By Ian Bartrum, Professor of Law, Drake University Law School
The results of the judicial elections held here in Iowa last month were, simply put, disappointing. Our Supreme Court (pictured), and our state, lost three extremely talented, highly dedicated public servants -- Justices who have served Iowans very, very well for a number of years. Iowa, like many states, has adopted a version of the Missouri Plan of merit-based judicial selection, and, as part of the plan, the Justices of the Supreme Court appear periodically on the statewide ballot for a retention vote. This year, that vote was held in the shadow of the Court's controversial opinion in Varnum v. Brien, in which the Justices unanimously struck down the state's ban on same-sex marriage. A coalition of socially conservative Iowans, under the loose leadership of former high school principal Bob Vander Plaats, mounted a vigorous campaign to oust those Justices that happened to be up for retention.

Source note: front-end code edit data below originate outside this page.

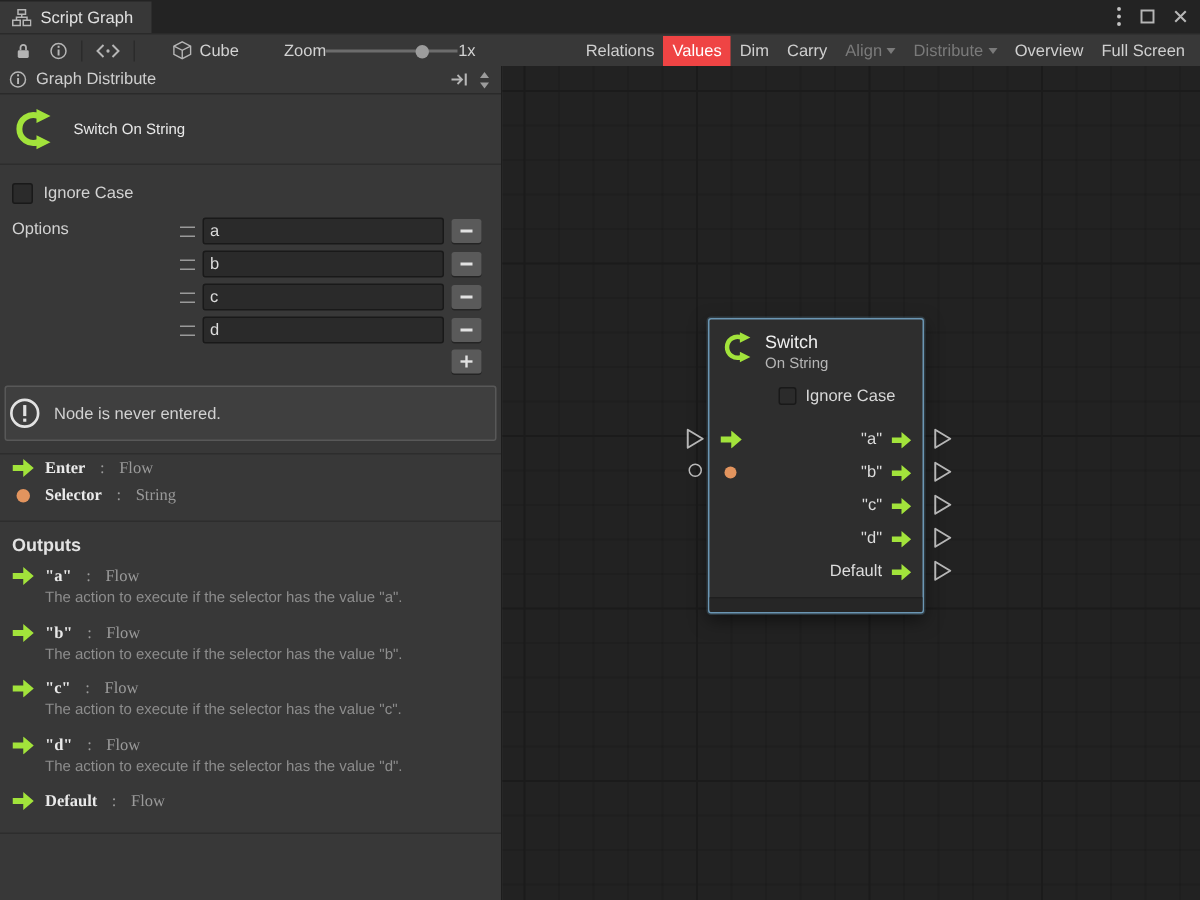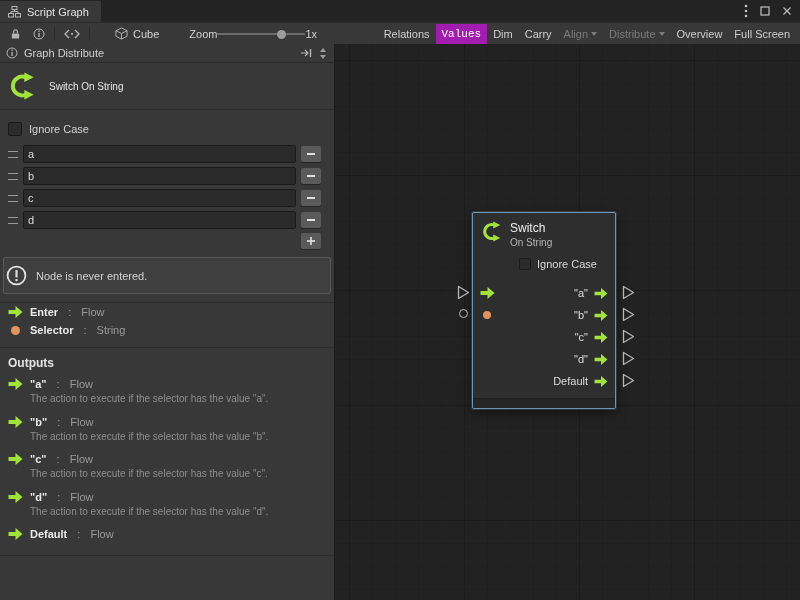--- a/index.html
+++ b/index.html
@@ -22,21 +22,21 @@
              color: #d2d2d2; padding: 0 4px; }
   .tb-icon { display: flex; align-items: center; padding: 0 6px; }
   .tb-sep { width: 1px; height: 14px; background: #2b2b2b; margin: 0 3px; }
   .cube-cluster { display: flex; align-items: center; gap: 5px; margin-left: 22px; }
   .zoom-cluster { display: flex; align-items: center; margin-left: 30px; }
   .zoom-slider { position: relative; width: 88px; height: 14px; }
   .zoom-track { position: absolute; left: 0; right: 0; top: 6px; height: 2px; background: #6c6c6c; }
   .zoom-handle { position: absolute; left: 60px; top: 3px; width: 9px; height: 9px; border-radius: 50%; background: #9c9c9c; }
   .tb-buttons { margin-left: auto; display: flex; align-items: center; height: 22px; }
   .tb-btn { padding: 4px 6px; display: flex; align-items: center; gap: 3px; color: #cfcfcf; white-space: nowrap; }
-  .tb-btn.active { background: #a21caf; color: #ffffff; font-family: Liberation Mono, monospace; }
+  .tb-btn.active { background: #ef4444; color: #ffffff; }
   .tb-btn.disabled { color: #7a7a7a; }
   .dd-arrow { width: 0; height: 0; border-left: 3.5px solid transparent; border-right: 3.5px solid transparent;
               border-top: 4px solid currentColor; margin-top: 1px; }
 
   
   .inspector { position: absolute; left: 0; top: 44px; width: 335px; height: 556px; background: #383838;
                color: #d2d2d2; font-size: 11px; overflow: hidden; border-right: 1px solid #1d1d1d; }
   .insp-header { height: 19px; display: flex; align-items: center; gap: 6px; padding: 0 6px;
                  border-bottom: 1px solid #2a2a2a; color: #cfcfcf; }
   .hdr-right { margin-left: auto; display: flex; align-items: center; gap: 6px; }
@@ -56,21 +56,21 @@
   .option-input { flex: 1; min-width: 0; height: 18px; background: #2a2a2a; border: 1px solid #191919; border-radius: 2px;
                   color: #dcdcdc; font-family: inherit; font-size: 11px; padding: 0 4px; outline: none; }
   .btn-small { width: 20px; height: 16px; background: #5a5a5a; border-radius: 2px; display: flex; align-items: center;
                justify-content: center; box-shadow: 0 1px 0 rgba(0,0,0,0.35); flex: none; }
   .minus-glyph { width: 8px; height: 2px; background: #e2e2e2; }
   .plus-row { display: flex; justify-content: flex-end; margin-top: 3px; }
   .warning-box { margin: 8px 3px 0 3px; border: 1px solid #585858; background: #3f3f3f; border-radius: 2px;
                  display: flex; align-items: center; gap: 9px; padding: 7px 2px; }
   .section { border-top: 1px solid #2d2d2d; margin-top: 8px; }
   .section-header { font-size: 12px; font-weight: bold; color: #e3e3e3; padding: 8px 8px 5px; }
-  .port-item { display: flex; align-items: center; gap: 7px; padding: 3px 8px; }
+  .port-item { display: flex; align-items: center; gap: 7px; padding: 3px 8px; font-family: Liberation Serif, serif; }
   .port-icon { width: 15px; display: flex; justify-content: center; align-items: center; flex: none; }
   .port-name { font-weight: bold; color: #e9e9e9; }
   .port-sep, .port-type { color: #9a9a9a; white-space: pre; }
   .port-desc { margin: 0 8px 7px 30px; color: #8d8d8d; font-size: 10px; line-height: 1.25; }
   .flow-arrow { fill: var(--accent_green); flex: none; }
   .string-dot { width: 9px; height: 9px; border-radius: 50%; background: var(--string_orange); display: inline-block; }
   .insp-div1 { border-top: 1px solid #2d2d2d; margin-top: 12px; }
 
   
   .canvas { position: absolute; left: 335px; top: 44px; width: 465px; height: 588px; background-color: #222222;
@@ -221,20 +221,21 @@
       </svg>
       <span class="title-text">Switch On String</span>
     </div>
 
     <div class="row-ignore">
       <span class="checkbox"></span>
       <span>Ignore Case</span>
     </div>
 
     <div class="options-block">
+      <span class="options-label">Options</span>
       <div class="options-list">
         <div class="option-row">
           <span class="drag-handle"></span>
           <input class="option-input" value="a" style="">
           <span class="btn-small">
               <span class="minus-glyph"></span>
             </span>
         </div>
         <div class="option-row">
           <span class="drag-handle"></span>

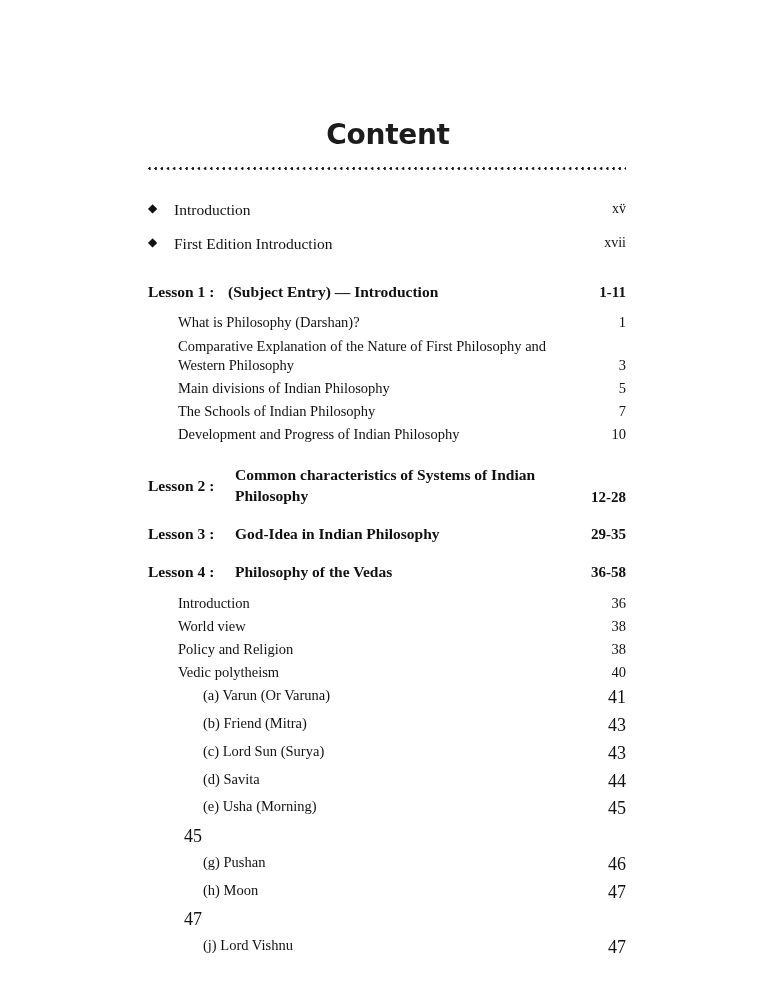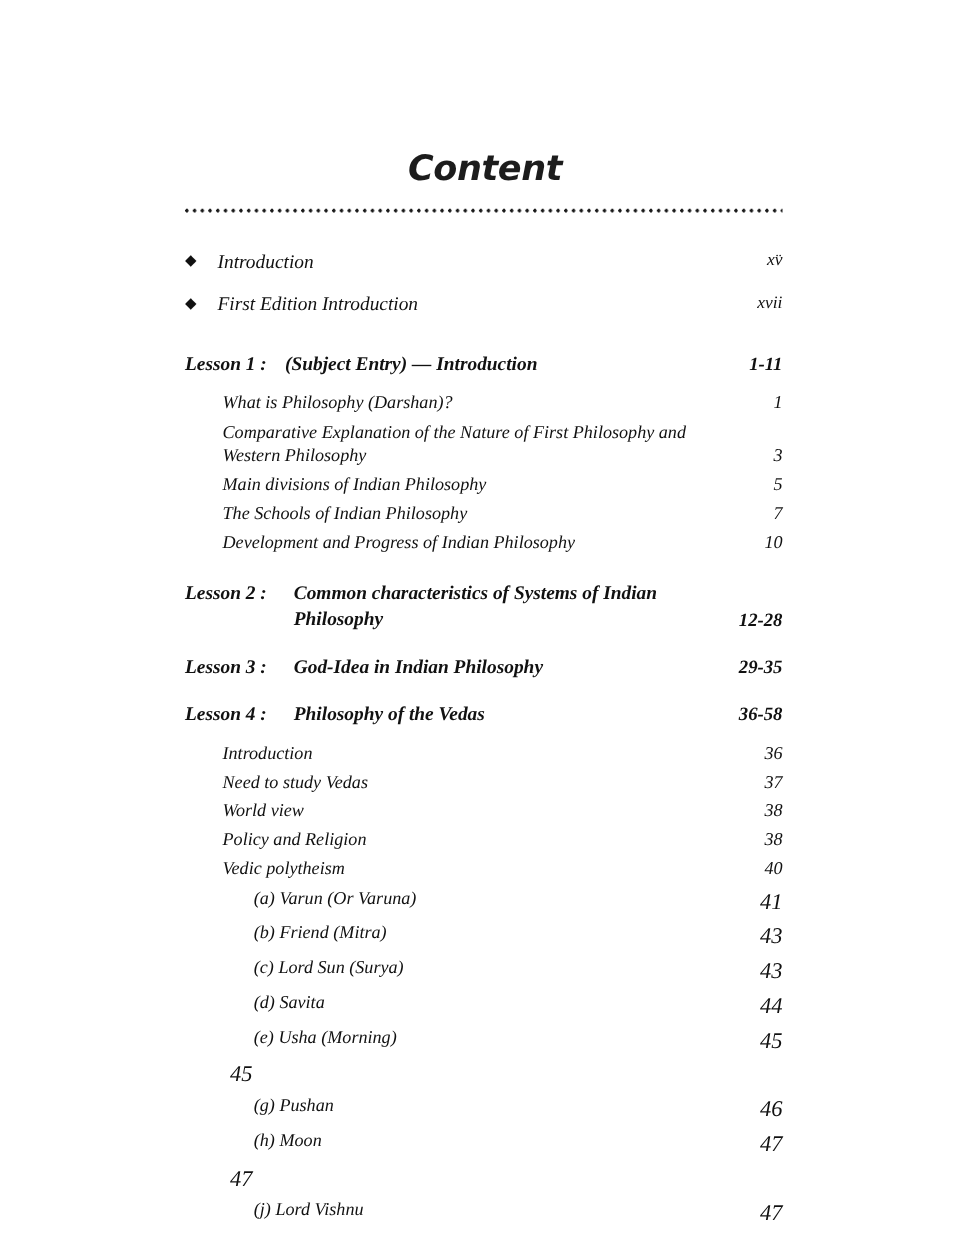--- a/index.html
+++ b/index.html
@@ -14,21 +14,20 @@
     font-family: "Liberation Serif", "DejaVu Serif", serif;
     color: #111111;
     overflow: hidden;
   }
 
   .page {
     position: relative;
     width: 729px;
     height: 1000px;
     background: #ffffff;
-    font-style: italic;
   }
 
   .content-area {
     position: absolute;
     left: 148px;
     top: 0;
     width: 480px;
   }
 
   
@@ -80,20 +79,21 @@
     line-height: 1.45;
     color: #111;
   }
   .fm-row .pg { font-size: 14px; }
 
   
   .lesson {
     font-weight: bold;
     font-size: 15.5px;
     line-height: 1.35;
+    align-items: center;
   }
   .lesson .lesson-label {
     flex: 0 0 87px;
     white-space: nowrap;
   }
   .lesson .lesson-title {
     flex: 1 1 auto;
     padding-right: 6px;
   }
   .lesson .pg {
@@ -211,24 +211,20 @@
     </div>
 
     <div class="gap-small"></div>
 
     <div>
       <div class="row sub">
         <span class="txt">Introduction</span>
         <span class="pg">36</span>
       </div>
       <div class="row sub">
-        <span class="txt">Need to study Vedas</span>
-        <span class="pg">37</span>
-      </div>
-      <div class="row sub">
         <span class="txt">World view</span>
         <span class="pg">38</span>
       </div>
       <div class="row sub">
         <span class="txt">Policy and Religion</span>
         <span class="pg">38</span>
       </div>
       <div class="row sub">
         <span class="txt">Vedic polytheism</span>
         <span class="pg">40</span>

With the help of a tremendous influx of out of state money, Vander Plaats's campaign succeeded, and we now await the appointment of three new Justices.
Recently, the American Constitution Society -- along with the Drake Constitutional Law Center, the American Civil Liberties Union of Iowa, and GLBT advocacy group OneIowa -- sponsored a panel discussion on the election and its lessons at the Embassy Club in downtown Des Moines. I moderated a group that included Iowa Supreme Court Justice David Wiggins (in the first public appearance by any Justice since the election), Ben Stone of the ACLU, and Troy Price of OneIowa. Partly owing to the Justice's appearance, we had quite a large turnout and a fair amount of media attention. Two television stations, public radio, and all the local papers were in attendance-and, as the event happened to coincide with the Justices announcing they had picked a new interim Chief Justice, we managed to get lead billing in a number of outlets.
Justice Wiggins spoke first and expressed heartfelt disappointment over the loss of his colleagues. He emphasized, however, that he had lost faith in neither the Merit Selection system, nor in Iowans' ability to understand and vote on important issues. "It is what it is," he said, conjuring up his best Bill Belichick impersonation, "Now we have to move on." He did say that, in his nearly thirty years in the Iowa Bar, the judicial nominating commission and the Governor have always "picked the very best person for the job." Though he was clearly disappointed with results of the election, he also made it clear that he did not think the system was broken.